Gli agenti della Mobile hanno effettuato un servizio di appostamento e pedinamento nei confronti della moglie del 25enne, che li ha portati direttamente sul luogo dove ha incontrato i due e li ha fatti salire in auto, alla periferia della città.

Nonostante l’alt intimato dalla Polizia di Stato, la donna alla guida non si è fermata, ma anzi ha proseguito la corsa, andando a sbattere contro l’auto degli agenti della Squadra Mobile che nel frattempo l’avevano sorpassata, causando lesioni ad uno di loro giudicate guaribili in 7 giorni.

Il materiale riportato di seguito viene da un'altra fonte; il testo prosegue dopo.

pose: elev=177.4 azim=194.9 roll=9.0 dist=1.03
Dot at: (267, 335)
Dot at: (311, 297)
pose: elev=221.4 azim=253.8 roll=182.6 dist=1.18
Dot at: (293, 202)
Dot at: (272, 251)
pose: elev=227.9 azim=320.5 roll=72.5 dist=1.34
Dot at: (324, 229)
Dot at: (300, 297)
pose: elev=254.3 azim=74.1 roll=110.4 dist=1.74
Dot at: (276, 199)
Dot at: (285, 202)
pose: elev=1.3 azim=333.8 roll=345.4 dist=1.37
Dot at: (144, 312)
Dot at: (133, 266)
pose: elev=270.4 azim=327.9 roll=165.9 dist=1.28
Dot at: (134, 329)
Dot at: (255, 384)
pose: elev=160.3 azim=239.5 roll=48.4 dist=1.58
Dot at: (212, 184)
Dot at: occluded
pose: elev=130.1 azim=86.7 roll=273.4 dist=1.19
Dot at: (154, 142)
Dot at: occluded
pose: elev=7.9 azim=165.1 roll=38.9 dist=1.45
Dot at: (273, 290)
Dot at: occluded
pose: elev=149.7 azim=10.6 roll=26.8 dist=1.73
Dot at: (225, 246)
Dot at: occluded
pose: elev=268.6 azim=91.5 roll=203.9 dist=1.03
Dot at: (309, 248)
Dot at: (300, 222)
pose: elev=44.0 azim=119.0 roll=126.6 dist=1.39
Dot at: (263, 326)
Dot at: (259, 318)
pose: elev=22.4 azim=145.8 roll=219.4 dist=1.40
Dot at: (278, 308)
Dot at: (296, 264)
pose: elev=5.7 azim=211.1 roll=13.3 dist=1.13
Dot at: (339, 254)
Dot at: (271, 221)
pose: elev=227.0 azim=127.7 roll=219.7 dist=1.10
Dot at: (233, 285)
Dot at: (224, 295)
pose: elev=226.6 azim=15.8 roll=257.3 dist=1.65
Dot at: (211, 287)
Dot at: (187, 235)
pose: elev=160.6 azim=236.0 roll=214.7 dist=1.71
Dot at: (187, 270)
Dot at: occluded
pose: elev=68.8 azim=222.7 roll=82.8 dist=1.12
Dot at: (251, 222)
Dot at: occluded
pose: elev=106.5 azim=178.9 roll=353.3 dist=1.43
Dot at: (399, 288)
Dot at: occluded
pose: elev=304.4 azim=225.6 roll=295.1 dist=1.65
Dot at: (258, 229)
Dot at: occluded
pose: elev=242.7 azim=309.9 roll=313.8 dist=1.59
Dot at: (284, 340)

Nell’auto, nella disponibilità della donna viene trovato un coltello, mentre un altro viene rinvenuto addosso al marito, il terzo tunisino viene trovato in possesso di una tessera sanitaria di cui ne era stato denunciato il furto, avvenuto la stessa sera nell’appartamento dove era successa l’aggressione.

I tre sono stati portati in questura dove i due uomini sono stati arrestati per lesioni aggravate; inoltre, la donna è stata denunciata insieme al marito per possesso di armi o di oggetti atti ad offendere e l’altro uomo per ricettazione.

Una denuncia per detenzione ai fini di spaccio è scattata anche per la vittima, in quanto, in ospedale, dai vestiti sono saltati fuori 9 involucri, contenenti cocaina per oltre 7 grammi.